WORK INSTRUCTION :: Your job with the data below is to output exactly the lines from the one holding "I : टीम इंडिया ने 30 रन से जीता" down to the one holding "December 16, 2025", both included, and no others.

(Saved data entries)

"""

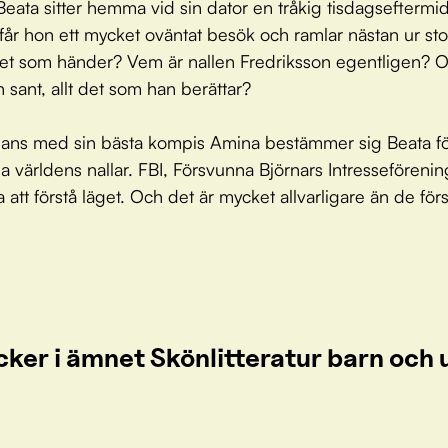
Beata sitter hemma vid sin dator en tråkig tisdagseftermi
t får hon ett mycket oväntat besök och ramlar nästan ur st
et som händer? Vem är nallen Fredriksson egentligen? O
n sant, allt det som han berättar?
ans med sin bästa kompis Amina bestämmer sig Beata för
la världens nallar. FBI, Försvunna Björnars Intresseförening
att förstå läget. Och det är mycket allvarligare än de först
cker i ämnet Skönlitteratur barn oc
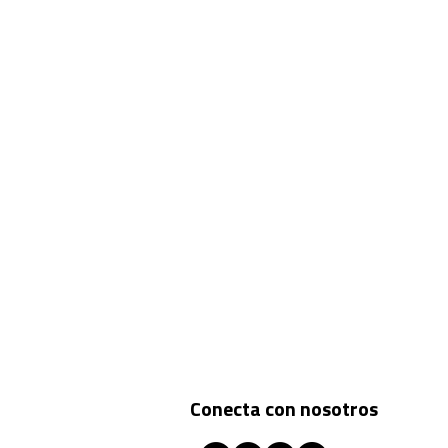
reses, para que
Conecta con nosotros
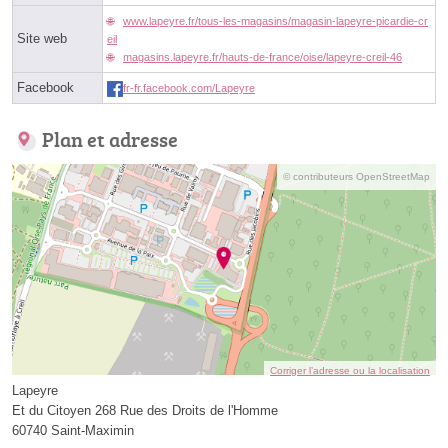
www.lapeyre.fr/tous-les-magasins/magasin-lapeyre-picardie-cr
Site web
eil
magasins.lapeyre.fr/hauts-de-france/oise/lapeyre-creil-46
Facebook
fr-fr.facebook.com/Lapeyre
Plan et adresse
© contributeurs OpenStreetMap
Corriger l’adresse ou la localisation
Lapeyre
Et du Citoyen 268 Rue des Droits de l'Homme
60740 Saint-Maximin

"""
"""

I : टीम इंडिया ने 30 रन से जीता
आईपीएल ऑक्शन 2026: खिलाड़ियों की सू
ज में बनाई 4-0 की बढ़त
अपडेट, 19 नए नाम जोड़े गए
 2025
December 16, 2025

"""

OUTPUT OF THE TASK ::
I : टीम इंडिया ने 30 रन से जीता
आईपीएल ऑक्शन 2026: खिलाड़ियों की सू
ज में बनाई 4-0 की बढ़त
अपडेट, 19 नए नाम जोड़े गए
 2025
December 16, 2025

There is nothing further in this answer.